Si parte da Lightdrop, società incubata in ComoNext fondata dal 20enne Gabriele Pangallo e dal 21enne Tommaso Noseda. «Il nostro è un social network in realtà aumentata che permette di vivere in modo inedito la città. Scaricando Lightdrop si avrà la possibilità di creare activities, che possono spaziare da eventi a ritrovi tra amici per bersi una birra… Ciascuno di questi happening sarà segnalato da una colonna di luce sullo schermo, cliccando sulla quale si leggeranno dettagli aggiuntivi». Il rilascio è in programma per fine estate.

Una realtà emergente come questa viene aiutata a crescere da persone quali Matteo Faotto e Davide Menotti, 25 e 26 anni, ideatori di AffareFatto. «Attraverso la nostra app mettiamo in un motore di ricerca i bandi tramite cui lo Stato e l’UE elargiscono risorse aggiuntive alle aziende», spiega Faotto. Lo scopo? «Vogliamo aiutare a ridurre i costi interni di piccole e medie imprese ed evitare uno spreco di fondi».

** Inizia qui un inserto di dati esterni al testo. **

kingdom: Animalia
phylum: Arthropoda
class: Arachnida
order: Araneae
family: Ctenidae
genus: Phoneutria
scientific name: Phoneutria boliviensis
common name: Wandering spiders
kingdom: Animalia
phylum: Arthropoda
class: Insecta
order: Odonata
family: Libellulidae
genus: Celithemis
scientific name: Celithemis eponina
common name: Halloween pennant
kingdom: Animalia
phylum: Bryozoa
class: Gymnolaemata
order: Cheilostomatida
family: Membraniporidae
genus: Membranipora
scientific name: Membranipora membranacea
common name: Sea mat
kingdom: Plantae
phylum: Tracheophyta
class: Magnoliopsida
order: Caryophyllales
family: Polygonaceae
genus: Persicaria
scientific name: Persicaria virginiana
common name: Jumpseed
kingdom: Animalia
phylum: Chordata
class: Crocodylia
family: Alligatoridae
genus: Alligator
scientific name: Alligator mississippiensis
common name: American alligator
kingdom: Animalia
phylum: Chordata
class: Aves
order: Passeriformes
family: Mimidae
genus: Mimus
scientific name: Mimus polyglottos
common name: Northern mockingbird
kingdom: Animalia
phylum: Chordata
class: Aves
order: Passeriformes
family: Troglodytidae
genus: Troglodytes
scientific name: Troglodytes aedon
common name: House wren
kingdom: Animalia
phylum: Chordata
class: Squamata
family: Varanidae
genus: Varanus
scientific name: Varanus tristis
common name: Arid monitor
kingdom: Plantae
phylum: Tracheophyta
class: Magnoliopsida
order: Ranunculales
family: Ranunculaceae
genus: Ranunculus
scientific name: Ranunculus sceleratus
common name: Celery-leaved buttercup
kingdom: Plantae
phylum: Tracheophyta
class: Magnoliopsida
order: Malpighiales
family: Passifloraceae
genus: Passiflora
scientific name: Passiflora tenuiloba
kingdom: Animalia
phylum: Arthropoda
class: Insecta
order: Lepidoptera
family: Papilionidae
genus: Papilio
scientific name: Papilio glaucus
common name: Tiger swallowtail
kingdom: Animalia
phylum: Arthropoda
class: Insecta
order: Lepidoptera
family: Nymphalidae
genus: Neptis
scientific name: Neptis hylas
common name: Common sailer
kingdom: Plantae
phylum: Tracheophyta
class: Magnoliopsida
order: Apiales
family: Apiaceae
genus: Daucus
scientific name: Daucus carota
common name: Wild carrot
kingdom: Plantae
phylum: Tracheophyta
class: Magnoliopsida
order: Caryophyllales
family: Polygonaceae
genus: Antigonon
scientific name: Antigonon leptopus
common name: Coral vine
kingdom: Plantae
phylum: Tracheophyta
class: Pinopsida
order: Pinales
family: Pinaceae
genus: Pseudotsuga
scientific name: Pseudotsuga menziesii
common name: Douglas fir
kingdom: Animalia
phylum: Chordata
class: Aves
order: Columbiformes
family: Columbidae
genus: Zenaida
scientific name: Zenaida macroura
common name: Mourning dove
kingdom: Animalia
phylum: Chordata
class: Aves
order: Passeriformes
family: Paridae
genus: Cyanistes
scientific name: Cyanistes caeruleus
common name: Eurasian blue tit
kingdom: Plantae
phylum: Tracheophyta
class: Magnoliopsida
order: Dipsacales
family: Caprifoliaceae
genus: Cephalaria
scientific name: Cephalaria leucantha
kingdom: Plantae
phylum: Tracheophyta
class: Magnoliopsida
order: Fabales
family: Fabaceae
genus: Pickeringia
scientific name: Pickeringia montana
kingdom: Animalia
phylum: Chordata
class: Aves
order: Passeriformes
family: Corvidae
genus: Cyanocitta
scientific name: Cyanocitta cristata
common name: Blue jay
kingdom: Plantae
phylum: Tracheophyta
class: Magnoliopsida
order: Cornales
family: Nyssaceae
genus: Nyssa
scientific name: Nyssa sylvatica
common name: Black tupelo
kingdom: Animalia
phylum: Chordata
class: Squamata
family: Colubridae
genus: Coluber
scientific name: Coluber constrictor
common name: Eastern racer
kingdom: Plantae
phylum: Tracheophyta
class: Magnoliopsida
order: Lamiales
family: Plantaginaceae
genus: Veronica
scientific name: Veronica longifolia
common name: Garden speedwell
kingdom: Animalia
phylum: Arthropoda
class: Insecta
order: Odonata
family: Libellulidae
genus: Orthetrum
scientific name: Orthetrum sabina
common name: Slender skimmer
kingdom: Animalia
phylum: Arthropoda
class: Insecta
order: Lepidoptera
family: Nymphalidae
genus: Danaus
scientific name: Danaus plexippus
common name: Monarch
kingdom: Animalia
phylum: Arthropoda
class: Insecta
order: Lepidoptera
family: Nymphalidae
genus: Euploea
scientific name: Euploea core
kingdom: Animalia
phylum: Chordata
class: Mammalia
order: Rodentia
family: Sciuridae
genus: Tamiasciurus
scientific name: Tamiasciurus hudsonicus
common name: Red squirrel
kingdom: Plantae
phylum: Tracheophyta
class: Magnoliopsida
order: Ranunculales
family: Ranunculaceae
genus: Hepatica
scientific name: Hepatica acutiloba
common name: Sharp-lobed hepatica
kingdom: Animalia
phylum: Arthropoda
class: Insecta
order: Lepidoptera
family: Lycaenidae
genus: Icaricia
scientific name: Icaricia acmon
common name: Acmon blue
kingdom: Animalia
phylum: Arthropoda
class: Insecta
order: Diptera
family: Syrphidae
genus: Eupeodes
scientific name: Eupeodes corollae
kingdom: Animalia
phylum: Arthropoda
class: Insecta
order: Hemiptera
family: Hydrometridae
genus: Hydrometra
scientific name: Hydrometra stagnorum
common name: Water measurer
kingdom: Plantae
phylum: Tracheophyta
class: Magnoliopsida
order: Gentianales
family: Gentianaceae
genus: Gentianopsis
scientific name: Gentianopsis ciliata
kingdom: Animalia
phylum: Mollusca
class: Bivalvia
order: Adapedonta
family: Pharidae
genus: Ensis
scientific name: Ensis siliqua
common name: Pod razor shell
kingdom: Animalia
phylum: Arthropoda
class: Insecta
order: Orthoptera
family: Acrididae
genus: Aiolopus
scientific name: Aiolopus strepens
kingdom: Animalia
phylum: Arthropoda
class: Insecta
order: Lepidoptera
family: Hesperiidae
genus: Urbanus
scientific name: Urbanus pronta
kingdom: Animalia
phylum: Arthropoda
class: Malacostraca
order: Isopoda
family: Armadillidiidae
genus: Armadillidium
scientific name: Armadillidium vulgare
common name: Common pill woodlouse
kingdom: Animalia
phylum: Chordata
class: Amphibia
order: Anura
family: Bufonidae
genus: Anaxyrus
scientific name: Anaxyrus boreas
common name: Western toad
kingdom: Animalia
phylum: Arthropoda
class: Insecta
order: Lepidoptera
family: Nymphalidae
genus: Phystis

Ha un intento plastico sul mondo anche Yezers, start-up che nasce con l’intento di creare network fra giovani desiderosi di cambiare il Paese. «Applichiamo alla politica l’entusiasmo per il cambiamento tipico delle start-up», spiega il fondatore Vittorio Dini, «favoriamo la nascita di gruppi di lavoro che realizzano studi su determinate tematiche, realizzano proposte migliorative e le inoltrano ad organi di potere».

Produttivo il dibattito in chiusura, a cui contribuiscono anche personaggi come Giovanni Frassi, il fondatore di Ovosodo, società specializzata in e-commerce: «E’ bello sentire ragazzi parlare con orgoglio di un percorso professionale che io stesso ho deciso di intraprendere anni fa – racconta – soprattutto: rincuorante vedere sfatato il mito che le nuove generazioni mancano di intraprendenza».